We have an exciting and rewarding opportunity for you to take your software engineering career to the next level.
As a Software Engineer III at JPMorgan Chase within the Corporate Sector, Infrastructure Platforms team, you serve as a seasoned member of an agile team to design and deliver trusted, market-leading technology products in a secure, stable, and scalable way. You are responsible for carrying out critical technology solutions across multiple technical areas within various business functions in support of the firm’s business objectives.

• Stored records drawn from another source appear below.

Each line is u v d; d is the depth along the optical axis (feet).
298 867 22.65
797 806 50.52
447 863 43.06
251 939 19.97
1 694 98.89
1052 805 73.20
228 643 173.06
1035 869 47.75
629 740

You will build, deploy, and maintain robust infrastructure platforms within cloud environments, tailored for AI and machine learning workloads. This role involves building and maintaining highly scalable and resilient infrastructure platforms to enable training and inference for Large Language Models.
Job responsibilities
• Execute software solutions, design, development, and technical troubleshooting with the ability to think beyond routine or conventional approaches to build solutions or break down technical problems
• Create secure and high-quality production code and maintain algorithms that run synchronously with appropriate systems
• Produce architecture and design artifacts for complex applications while being accountable for ensuring design constraints are met by software code development
• Gather, analyze, synthesize, and develop visualizations and reporting from large, diverse data sets in service of continuous improvement of software applications and systems
• Proactively identify hidden problems and patterns in data and use these insights to drive improvements to coding hygiene and system architecture
• Contribute to software engineering communities of practice and events that explore new and emerging technologies
• Engineer infrastructure platforms that are secure, scalable, and optimized for AI and machine learning workloads
• Collaborate with AI teams to understand computational needs and translate these into infrastructure requirements
• Monitor, manage, and optimize cloud resources to maximize performance and minimize costs
• Design and implement continuous integration and delivery pipelines for machine learning workloads
• Develop automation scripts and infrastructure as code to streamline deployment and management tasks
Required qualifications, capabilities, and skills
• Formal training or certification in software engineering concepts and 3+ years of applied experience
• Good knowledge of cloud computing delivery models (IaaS, PaaS, and SaaS) and deployment models related to Public, Private, and Hybrid Cloud services
• Proficient in Linux environments, including scripting and administration
• Familiarity with cloud data services and big data processing tools
• Foundational understanding of machine learning concepts such as transformer architecture, ML training, and inference
• Experience in one or more high-performance computing and machine learning frameworks such as vLLM, Ray.io, or Slurm is preferable
• Strong hands-on coding experience with Python and/or Golang
• Experience in solutions design and engineering, with experience in containerization (Docker, Kubernetes) and cloud service providers (AWS, Azure, GCP)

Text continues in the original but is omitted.